Inflammation has been recognized as a critical factor in the development and progression of I/R injury. Specifically, inflammation is an important mechanism to initiate and maintain renal cell injury as it potentates both necrosis (26, 27) and apoptosis (11–13). Early in the 1980s, Romson and coworkers (34) observed that neutrophil depletion reduced myocardial injury resulting from temporary artery occlusion. Similarly, prevention of PMN adherence using a monoclonal antibody against the β-chain of the CD18 complex significantly attenuated I/R-induced microvascular permeability in the intestine (19). Neutrophil invasion of damaged tissues constitutes the local inflammatory response in part by releasing their lysosomal constitutes including MPO. MPO, a 140-kDa protein present in the cytoplasm of neutrophils, represents one of the most abundant enzymes released on neutrophil activation (21). Renal I/R injury is associated with neutrophil infiltration (18) and increased tissue MPO activity (29, 32). A definitive role of MPO in renal I/R injury is recently demonstrated using MPO knockout mice (MPO −/−) (30). These mice exhibited improved renal function after I/R compared with their wild-type controls. Interestingly, MPO release by activated neutrophils is important for the activation and adherence of other neutrophils (20, 22). In line with this notion, neutrophil accumulation was significantly reduced in Mpo −/− mice (30). As expected, we found that I/R vehicle-treated mice had a marked increase in renal MPO levels compared with sham controls. Strikingly, the rise of MPO after I/R was almost completely blocked by delayed administration of OA-NO2, suggesting that inhibition of neutrophil activation may represent a primary mechanism for the renoprotective action of the nitrated lipid. Indeed, there is in vitro evidence that LNO2 inhibited phorbol 12-myristate 13-acetate- or N-formyl-Met-Leu-Phe-evoked neutrophil activation, as assessed by measurements of superoxide generation, Ca2+ influx, elastase release, and CD11b expression (8).

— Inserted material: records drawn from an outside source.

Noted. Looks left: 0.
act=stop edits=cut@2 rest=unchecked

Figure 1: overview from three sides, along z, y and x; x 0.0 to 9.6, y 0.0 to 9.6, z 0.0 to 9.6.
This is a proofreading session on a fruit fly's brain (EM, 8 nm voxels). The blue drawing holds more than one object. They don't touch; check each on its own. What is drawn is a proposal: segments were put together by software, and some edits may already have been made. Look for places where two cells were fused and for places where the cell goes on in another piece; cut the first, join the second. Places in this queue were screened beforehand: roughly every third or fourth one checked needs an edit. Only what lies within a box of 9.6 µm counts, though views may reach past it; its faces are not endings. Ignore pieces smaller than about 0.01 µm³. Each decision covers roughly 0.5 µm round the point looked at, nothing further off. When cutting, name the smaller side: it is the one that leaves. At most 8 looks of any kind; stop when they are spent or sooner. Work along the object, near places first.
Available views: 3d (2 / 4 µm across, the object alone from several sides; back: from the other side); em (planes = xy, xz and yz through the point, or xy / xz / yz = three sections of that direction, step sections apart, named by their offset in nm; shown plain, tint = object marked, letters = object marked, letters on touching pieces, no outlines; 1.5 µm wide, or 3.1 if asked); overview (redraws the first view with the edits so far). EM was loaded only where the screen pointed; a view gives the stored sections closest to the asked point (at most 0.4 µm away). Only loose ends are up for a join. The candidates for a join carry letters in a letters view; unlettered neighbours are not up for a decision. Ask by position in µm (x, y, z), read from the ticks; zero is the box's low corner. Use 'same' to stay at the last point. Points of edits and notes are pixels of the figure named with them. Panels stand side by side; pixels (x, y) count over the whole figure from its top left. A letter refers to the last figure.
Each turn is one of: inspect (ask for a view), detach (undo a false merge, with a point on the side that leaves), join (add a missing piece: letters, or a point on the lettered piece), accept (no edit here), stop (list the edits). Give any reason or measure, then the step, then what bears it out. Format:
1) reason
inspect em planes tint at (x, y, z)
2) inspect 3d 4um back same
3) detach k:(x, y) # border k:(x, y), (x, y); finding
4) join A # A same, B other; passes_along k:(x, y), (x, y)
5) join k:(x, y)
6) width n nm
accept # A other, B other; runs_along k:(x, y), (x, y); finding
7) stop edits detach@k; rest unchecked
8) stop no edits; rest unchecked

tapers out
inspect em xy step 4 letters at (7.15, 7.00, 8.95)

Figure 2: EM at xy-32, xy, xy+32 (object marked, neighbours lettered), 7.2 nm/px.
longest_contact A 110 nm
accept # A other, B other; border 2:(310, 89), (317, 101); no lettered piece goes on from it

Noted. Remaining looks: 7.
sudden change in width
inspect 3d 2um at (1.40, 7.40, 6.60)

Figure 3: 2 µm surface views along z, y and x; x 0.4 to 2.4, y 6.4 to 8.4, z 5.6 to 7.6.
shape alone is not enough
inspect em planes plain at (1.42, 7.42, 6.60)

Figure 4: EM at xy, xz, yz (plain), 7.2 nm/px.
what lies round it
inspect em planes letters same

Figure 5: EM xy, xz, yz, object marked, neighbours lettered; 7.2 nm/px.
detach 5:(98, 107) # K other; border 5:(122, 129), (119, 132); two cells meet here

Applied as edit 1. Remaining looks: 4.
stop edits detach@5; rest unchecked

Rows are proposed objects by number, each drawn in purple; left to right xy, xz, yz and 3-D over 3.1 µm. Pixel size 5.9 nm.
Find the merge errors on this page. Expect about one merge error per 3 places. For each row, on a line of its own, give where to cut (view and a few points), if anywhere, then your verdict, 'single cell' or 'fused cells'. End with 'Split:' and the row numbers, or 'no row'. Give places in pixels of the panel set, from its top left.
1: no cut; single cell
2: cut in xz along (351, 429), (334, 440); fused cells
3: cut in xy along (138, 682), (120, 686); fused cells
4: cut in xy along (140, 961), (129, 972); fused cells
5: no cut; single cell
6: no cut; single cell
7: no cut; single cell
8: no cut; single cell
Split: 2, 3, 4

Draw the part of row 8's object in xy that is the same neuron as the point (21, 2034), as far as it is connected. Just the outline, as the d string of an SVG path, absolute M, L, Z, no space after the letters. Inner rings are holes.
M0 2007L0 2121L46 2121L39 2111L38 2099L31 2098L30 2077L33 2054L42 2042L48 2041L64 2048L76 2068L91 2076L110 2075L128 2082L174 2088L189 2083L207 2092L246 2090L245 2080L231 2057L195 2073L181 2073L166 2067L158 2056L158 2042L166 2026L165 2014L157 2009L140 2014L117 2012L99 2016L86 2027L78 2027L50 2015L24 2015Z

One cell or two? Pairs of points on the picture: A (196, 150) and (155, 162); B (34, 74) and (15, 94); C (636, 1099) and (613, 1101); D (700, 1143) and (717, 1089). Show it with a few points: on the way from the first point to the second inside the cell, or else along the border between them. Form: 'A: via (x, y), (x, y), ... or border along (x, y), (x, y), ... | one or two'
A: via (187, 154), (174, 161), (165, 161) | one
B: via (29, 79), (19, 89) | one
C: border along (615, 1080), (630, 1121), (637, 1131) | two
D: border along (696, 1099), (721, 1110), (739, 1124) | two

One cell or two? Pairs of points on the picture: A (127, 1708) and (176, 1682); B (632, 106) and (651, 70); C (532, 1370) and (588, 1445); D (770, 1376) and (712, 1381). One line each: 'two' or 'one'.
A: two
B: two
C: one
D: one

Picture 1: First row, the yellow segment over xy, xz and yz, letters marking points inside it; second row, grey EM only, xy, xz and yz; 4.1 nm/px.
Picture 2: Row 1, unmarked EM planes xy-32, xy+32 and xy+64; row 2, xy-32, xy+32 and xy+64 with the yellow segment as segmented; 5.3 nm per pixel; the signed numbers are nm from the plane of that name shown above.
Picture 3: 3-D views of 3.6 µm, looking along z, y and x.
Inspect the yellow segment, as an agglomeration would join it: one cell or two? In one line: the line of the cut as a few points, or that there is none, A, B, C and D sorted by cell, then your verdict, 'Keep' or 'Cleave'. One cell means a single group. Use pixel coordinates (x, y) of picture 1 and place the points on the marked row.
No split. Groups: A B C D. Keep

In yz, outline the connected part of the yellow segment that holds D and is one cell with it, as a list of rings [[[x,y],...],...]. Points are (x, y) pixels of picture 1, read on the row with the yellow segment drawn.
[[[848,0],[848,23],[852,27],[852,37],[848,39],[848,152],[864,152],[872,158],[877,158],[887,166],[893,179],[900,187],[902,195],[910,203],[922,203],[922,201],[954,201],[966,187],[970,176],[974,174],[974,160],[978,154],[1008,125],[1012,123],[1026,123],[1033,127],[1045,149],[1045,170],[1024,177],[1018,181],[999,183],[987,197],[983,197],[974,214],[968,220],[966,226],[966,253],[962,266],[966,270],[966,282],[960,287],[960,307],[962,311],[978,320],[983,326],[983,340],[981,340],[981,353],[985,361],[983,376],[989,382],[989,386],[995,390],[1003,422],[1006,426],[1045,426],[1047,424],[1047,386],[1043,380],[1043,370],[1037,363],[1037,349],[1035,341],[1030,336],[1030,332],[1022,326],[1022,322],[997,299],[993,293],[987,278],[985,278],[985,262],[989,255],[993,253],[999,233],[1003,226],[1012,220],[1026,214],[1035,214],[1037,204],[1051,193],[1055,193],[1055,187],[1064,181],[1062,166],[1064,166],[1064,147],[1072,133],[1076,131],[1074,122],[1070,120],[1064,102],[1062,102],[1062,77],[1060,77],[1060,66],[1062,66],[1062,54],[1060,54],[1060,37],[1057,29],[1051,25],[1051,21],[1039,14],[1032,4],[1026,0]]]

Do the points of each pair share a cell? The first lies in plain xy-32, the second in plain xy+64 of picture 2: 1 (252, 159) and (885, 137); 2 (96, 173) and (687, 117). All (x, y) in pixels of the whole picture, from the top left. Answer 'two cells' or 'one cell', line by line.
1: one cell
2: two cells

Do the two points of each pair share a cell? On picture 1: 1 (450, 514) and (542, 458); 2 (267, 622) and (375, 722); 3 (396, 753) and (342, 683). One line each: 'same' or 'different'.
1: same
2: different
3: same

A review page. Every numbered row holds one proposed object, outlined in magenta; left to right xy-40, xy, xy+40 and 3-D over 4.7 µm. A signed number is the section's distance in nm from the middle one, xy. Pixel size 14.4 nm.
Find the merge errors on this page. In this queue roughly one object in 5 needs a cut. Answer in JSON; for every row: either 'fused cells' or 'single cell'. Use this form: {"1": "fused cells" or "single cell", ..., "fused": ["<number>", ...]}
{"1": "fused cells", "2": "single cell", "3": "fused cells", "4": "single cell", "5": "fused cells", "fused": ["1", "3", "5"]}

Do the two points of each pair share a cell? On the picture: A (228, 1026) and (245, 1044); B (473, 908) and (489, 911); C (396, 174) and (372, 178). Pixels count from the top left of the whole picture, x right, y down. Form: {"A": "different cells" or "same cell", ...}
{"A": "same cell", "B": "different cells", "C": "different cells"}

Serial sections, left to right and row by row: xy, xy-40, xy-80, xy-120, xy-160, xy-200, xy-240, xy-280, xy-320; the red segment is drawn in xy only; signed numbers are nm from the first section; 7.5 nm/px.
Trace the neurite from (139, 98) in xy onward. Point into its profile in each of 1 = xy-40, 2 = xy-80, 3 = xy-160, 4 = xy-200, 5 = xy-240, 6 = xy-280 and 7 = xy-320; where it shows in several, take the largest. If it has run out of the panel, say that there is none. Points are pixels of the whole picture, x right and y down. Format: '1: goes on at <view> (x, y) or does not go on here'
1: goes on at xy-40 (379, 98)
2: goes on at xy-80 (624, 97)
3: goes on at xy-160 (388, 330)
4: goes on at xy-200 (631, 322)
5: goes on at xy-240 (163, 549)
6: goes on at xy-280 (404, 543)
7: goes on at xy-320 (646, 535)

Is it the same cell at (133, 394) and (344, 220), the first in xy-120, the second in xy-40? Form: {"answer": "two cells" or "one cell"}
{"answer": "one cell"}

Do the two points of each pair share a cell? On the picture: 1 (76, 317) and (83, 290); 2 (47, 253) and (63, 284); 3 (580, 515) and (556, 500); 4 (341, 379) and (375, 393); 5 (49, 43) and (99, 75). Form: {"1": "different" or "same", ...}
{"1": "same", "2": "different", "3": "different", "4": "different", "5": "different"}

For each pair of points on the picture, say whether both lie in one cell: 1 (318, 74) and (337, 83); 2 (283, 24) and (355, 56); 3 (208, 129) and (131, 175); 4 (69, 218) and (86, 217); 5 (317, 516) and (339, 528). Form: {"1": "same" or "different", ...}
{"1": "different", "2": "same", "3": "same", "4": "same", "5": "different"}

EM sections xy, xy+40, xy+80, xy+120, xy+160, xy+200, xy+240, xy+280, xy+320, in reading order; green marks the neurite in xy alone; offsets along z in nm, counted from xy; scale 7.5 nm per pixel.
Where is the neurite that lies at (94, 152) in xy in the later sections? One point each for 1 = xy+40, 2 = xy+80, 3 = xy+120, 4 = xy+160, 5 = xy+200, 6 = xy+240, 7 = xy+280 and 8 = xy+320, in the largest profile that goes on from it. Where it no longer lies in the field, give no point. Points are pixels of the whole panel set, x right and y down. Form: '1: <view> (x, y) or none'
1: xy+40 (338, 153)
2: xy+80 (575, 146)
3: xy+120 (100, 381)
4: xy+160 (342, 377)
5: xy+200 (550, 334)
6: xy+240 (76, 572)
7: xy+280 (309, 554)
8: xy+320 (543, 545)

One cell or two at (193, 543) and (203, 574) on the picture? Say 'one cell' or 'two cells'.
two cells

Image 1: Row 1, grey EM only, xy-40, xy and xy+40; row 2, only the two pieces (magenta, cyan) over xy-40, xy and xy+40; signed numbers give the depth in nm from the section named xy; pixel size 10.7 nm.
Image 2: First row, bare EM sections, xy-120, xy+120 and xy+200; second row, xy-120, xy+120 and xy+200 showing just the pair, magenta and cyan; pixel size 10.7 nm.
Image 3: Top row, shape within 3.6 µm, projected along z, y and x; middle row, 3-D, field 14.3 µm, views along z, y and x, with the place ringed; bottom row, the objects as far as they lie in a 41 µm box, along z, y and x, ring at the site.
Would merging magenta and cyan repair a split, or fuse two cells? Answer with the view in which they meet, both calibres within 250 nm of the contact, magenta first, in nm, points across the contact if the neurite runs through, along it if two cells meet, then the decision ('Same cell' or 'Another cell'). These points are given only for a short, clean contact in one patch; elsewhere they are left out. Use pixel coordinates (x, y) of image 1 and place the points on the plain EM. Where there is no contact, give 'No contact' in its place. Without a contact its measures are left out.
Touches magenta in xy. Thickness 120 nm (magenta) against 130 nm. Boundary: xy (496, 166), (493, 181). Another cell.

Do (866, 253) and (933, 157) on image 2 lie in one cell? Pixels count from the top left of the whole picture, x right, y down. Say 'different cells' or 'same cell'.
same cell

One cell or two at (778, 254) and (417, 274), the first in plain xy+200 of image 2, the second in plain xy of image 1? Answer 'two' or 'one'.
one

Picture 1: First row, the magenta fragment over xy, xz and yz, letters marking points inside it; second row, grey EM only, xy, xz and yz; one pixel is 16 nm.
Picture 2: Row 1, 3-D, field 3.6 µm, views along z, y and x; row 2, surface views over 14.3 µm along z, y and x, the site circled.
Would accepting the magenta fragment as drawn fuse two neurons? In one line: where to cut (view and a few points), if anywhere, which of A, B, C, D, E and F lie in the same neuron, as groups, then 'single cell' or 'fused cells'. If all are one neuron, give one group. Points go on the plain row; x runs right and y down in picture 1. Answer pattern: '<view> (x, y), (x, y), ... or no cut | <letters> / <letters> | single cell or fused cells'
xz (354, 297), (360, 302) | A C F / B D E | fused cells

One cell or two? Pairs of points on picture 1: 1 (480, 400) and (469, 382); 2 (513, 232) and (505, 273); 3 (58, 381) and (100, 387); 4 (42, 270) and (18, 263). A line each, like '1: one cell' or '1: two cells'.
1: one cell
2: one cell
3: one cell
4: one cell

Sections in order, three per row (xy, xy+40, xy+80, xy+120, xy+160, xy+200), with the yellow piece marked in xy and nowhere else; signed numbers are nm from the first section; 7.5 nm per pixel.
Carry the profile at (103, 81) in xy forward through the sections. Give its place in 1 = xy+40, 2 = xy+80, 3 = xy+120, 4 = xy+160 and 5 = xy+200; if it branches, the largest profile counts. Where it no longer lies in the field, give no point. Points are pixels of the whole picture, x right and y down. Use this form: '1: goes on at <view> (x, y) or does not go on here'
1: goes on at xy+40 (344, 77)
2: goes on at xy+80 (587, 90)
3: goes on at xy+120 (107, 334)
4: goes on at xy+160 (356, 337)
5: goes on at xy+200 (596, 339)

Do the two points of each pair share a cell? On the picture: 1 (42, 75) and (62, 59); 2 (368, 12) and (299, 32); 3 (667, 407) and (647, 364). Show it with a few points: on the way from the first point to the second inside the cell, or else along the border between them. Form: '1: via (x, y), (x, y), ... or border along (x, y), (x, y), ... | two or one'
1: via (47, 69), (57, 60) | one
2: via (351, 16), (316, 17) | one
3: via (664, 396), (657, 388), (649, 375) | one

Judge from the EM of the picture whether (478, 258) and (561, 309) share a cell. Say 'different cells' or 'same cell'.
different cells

A major superoxide-generating system in activated neutrophils is NADPH oxidase, which is composed of membrane-associated subunits, p22phox, gp91phox, and cytosolic subunits, p47phox, p67phox, and p40phox. Among these subunits, gp91phox and p47phox are of particular importance as the former contains the catalytic domain and the latter is necessary for cytosolic subunit translocation and for initiation of NADPH oxidase assembly (3, 14, 15). We found that OA-NO2 was effective in reducing I/R-induced expression of both gp91phox and p47phox. Considering that the activated neutrophils may constitute a major source of ROS production during I/R, it seems reasonable to speculate that the reduction of NADPH oxidase expression by OA-NO2 might be the result of reduced neutrophil infiltration. It is also possible that OA-NO2 may exert a direct inhibitory effect on gene expression of NADPH oxidase. Of note, OA-NO2 treatment produced a nearly complete blockade of I/R-induced increases in renal TBARS, which cannot be fully explained by the partial effect on NADPH oxidase expression. Therefore, it seems reasonable to speculate that other sources than NADPH oxidase may also contribute to I/R-induced ROS generation and may serve as an additional target of OA-NO2.
In the present study, the anti-inflammatory properties of OA-NO2 in the mouse model of renal I/R injury was also evidenced by amelioration of the production of proinflammatory cytokines (i.e., TNF-α and IL-1β) and adhesion molecules (i.e., ICAM1), which may involve not only neutrophils but also other inflammatory cells such as macrophages and lymphocytes. We found that OA-NO2 significantly reduced I/R-induced increases in renal IL-1β, and ICAM1 expression and circulating TNF-α. In general, these findings agree with the observation that LNO2 and OA-NO2 exerted a direct inhibitory effect on secretion of various proinflammatory cytokines as well as the NF-κB activation in RAW264.7 macrophages exposed to lipopolysaccharide (10).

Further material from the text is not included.